Task directions: Copy out every line of the items below word for word, leaving out the pictures.

Provided data:
_ _ _ _ _ _ _
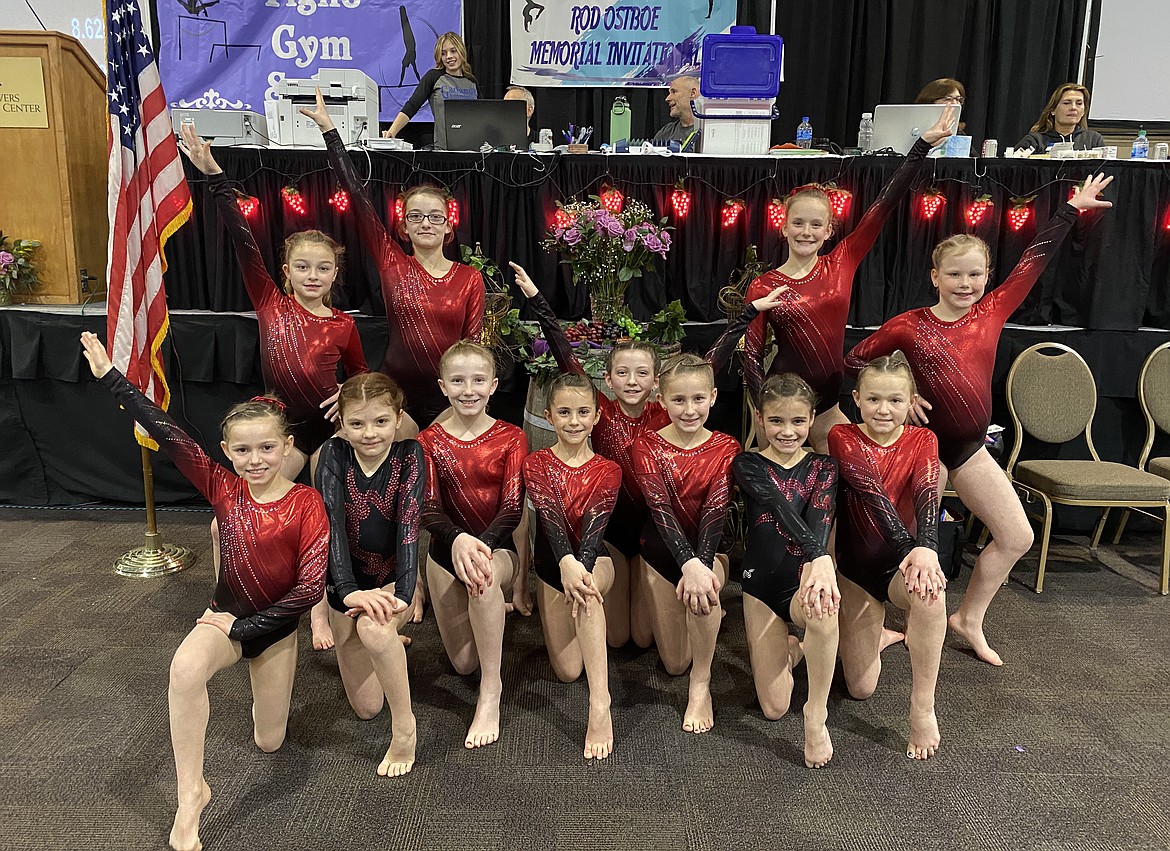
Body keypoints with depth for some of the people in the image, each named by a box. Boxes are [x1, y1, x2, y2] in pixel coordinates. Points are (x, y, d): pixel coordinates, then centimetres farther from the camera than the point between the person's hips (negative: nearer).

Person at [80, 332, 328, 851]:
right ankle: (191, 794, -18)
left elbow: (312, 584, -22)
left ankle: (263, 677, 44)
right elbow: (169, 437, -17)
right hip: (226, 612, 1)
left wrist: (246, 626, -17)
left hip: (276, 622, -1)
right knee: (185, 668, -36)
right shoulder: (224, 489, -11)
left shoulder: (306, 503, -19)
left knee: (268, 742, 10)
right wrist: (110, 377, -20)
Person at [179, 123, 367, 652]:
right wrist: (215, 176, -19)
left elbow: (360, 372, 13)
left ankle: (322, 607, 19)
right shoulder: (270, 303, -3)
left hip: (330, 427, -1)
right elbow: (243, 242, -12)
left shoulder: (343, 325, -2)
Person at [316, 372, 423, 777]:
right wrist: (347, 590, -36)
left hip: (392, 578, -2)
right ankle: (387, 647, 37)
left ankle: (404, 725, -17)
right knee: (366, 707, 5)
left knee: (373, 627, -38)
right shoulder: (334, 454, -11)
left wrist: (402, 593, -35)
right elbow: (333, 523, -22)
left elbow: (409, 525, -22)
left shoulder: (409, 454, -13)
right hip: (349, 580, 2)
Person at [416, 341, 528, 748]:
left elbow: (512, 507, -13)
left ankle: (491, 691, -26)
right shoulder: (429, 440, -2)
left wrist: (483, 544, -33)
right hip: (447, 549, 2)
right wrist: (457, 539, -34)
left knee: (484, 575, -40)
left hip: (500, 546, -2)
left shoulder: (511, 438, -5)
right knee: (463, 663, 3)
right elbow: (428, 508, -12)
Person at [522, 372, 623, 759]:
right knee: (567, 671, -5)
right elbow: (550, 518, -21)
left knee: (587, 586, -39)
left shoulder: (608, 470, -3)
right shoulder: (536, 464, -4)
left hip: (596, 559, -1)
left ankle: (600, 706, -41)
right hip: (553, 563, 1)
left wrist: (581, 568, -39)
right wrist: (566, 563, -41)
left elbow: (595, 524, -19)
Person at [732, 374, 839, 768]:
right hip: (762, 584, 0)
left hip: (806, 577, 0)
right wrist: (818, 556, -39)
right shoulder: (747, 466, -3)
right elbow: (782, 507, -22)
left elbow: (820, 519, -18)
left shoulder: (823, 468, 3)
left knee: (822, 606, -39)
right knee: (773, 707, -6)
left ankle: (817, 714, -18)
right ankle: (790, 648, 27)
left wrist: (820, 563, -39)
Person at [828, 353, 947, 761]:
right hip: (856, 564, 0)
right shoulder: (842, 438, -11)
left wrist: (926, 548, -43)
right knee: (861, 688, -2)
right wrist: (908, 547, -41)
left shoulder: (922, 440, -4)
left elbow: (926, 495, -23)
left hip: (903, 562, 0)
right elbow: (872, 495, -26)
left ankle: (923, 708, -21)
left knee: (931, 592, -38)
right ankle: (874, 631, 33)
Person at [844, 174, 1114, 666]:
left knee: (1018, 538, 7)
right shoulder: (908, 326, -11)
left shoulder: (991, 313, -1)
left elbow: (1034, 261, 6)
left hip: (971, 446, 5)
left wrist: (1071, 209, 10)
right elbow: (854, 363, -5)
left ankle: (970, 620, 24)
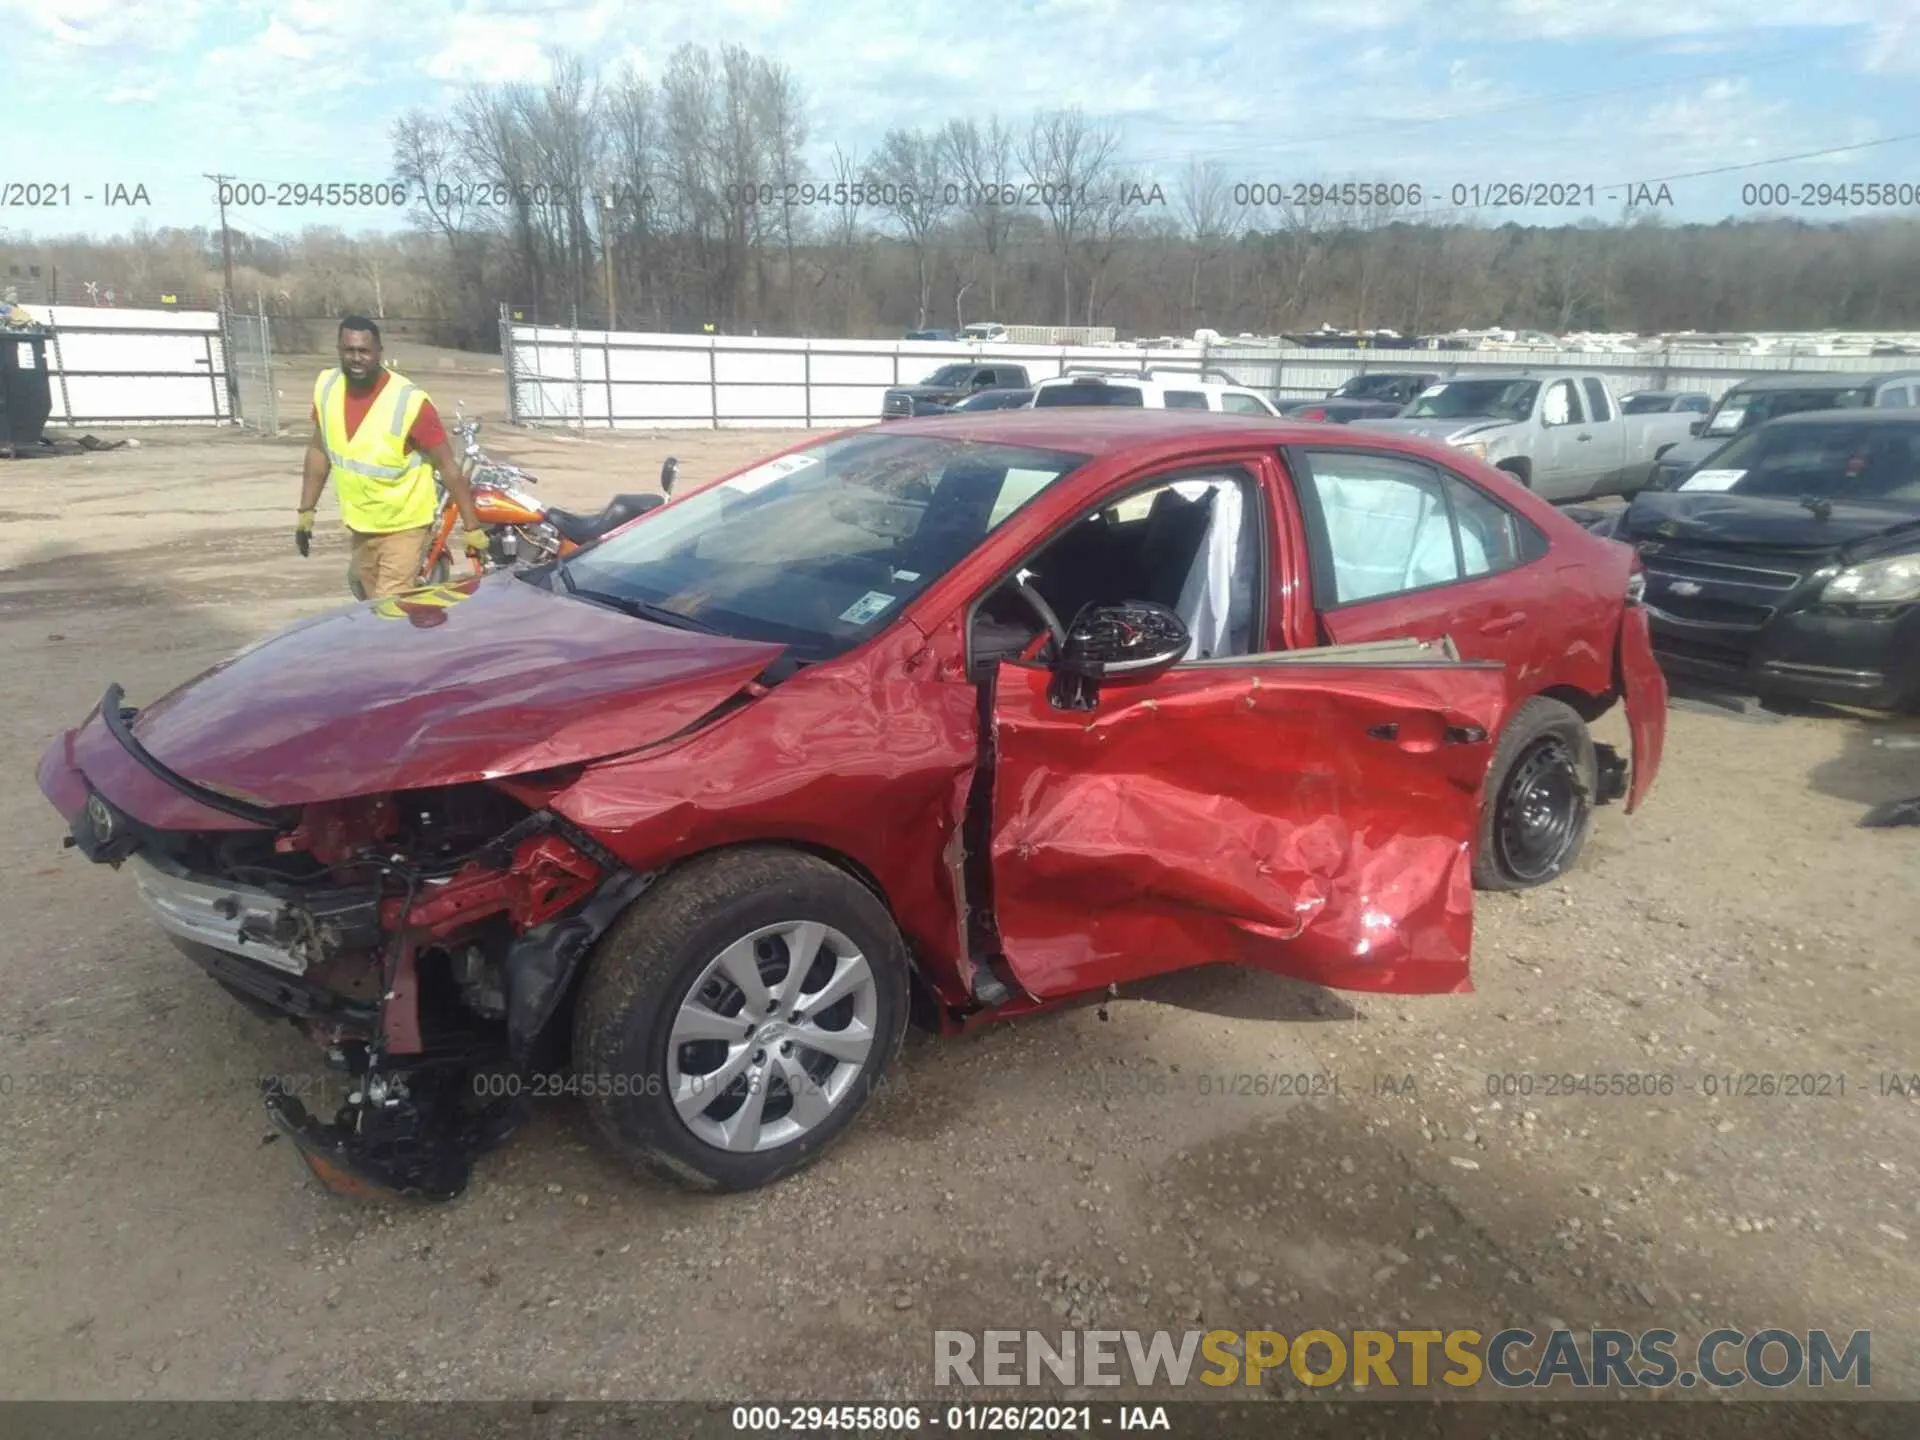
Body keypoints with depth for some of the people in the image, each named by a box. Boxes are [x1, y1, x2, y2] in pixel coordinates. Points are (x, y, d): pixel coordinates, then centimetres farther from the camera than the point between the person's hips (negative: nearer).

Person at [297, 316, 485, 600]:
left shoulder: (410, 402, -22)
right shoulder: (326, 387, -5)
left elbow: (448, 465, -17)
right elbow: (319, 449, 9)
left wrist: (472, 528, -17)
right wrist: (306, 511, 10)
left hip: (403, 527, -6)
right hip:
_ _ _ _ _ _ _
Output of the exercise:
Body keypoints with depth for some of the people in the image, each named by a box. Boxes are [x1, y1, x2, y2] in pixel coordinates. Points are (x, y, d): pixel coordinates, then centimetres farther from the camera than the point between the person's hips (negative: nearer).

Person at [80, 332, 328, 851]:
right ankle: (191, 794, -18)
left elbow: (312, 584, -22)
left ankle: (263, 677, 44)
right elbow: (169, 437, -17)
right hip: (226, 612, 1)
left wrist: (246, 626, -17)
left hip: (276, 622, -1)
right knee: (185, 668, -36)
right shoulder: (224, 489, -11)
left shoulder: (306, 503, -19)
left knee: (268, 742, 10)
right wrist: (110, 377, -20)
Person at [179, 123, 367, 652]:
right wrist: (215, 176, -19)
left elbow: (360, 372, 13)
left ankle: (322, 607, 19)
right shoulder: (270, 303, -3)
left hip: (330, 427, -1)
right elbow: (243, 242, -12)
left shoulder: (343, 325, -2)
Person at [316, 372, 423, 777]:
right wrist: (347, 590, -36)
left hip: (392, 578, -2)
right ankle: (387, 647, 37)
left ankle: (404, 725, -17)
right knee: (366, 707, 5)
left knee: (373, 627, -38)
right shoulder: (334, 454, -11)
left wrist: (402, 593, -35)
right elbow: (333, 523, -22)
left elbow: (409, 525, -22)
left shoulder: (409, 454, -13)
right hip: (349, 580, 2)
Person at [416, 341, 528, 748]:
left elbow: (512, 507, -13)
left ankle: (491, 691, -26)
right shoulder: (429, 440, -2)
left wrist: (483, 544, -33)
right hip: (447, 549, 2)
right wrist: (457, 539, -34)
left knee: (484, 575, -40)
left hip: (500, 546, -2)
left shoulder: (511, 438, -5)
right knee: (463, 663, 3)
right elbow: (428, 508, -12)
Person at [522, 372, 623, 759]:
right knee: (567, 671, -5)
right elbow: (550, 518, -21)
left knee: (587, 586, -39)
left shoulder: (608, 470, -3)
right shoulder: (536, 464, -4)
left hip: (596, 559, -1)
left ankle: (600, 706, -41)
right hip: (553, 563, 1)
left wrist: (581, 568, -39)
right wrist: (566, 563, -41)
left elbow: (595, 524, -19)
Person at [732, 374, 839, 768]:
right hip: (762, 584, 0)
left hip: (806, 577, 0)
right wrist: (818, 556, -39)
right shoulder: (747, 466, -3)
right elbow: (782, 507, -22)
left elbow: (820, 519, -18)
left shoulder: (823, 468, 3)
left knee: (822, 606, -39)
right knee: (773, 707, -6)
left ankle: (817, 714, -18)
right ankle: (790, 648, 27)
left wrist: (820, 563, -39)
Person at [828, 353, 947, 761]:
right hip: (856, 564, 0)
right shoulder: (842, 438, -11)
left wrist: (926, 548, -43)
right knee: (861, 688, -2)
right wrist: (908, 547, -41)
left shoulder: (922, 440, -4)
left elbow: (926, 495, -23)
left hip: (903, 562, 0)
right elbow: (872, 495, -26)
left ankle: (923, 708, -21)
left knee: (931, 592, -38)
right ankle: (874, 631, 33)
Person at [844, 174, 1114, 666]:
left knee: (1018, 538, 7)
right shoulder: (908, 326, -11)
left shoulder: (991, 313, -1)
left elbow: (1034, 261, 6)
left hip: (971, 446, 5)
left wrist: (1071, 209, 10)
right elbow: (854, 363, -5)
left ankle: (970, 620, 24)
Body keypoints with depth for some of the people in the image, each named by a box. Boxes are [x1, y1, x2, y2] in pixel coordinates. Points are (x, y, d): pixel coordinates, then centimetres farther from the camera than the point between the person's hips (negative: nearer).

Person at [297, 316, 485, 600]:
left shoulder: (410, 402, -22)
right shoulder: (326, 387, -5)
left elbow: (448, 465, -17)
right elbow: (319, 449, 9)
left wrist: (472, 528, -17)
right wrist: (306, 511, 10)
left hip: (403, 527, -6)
right hip:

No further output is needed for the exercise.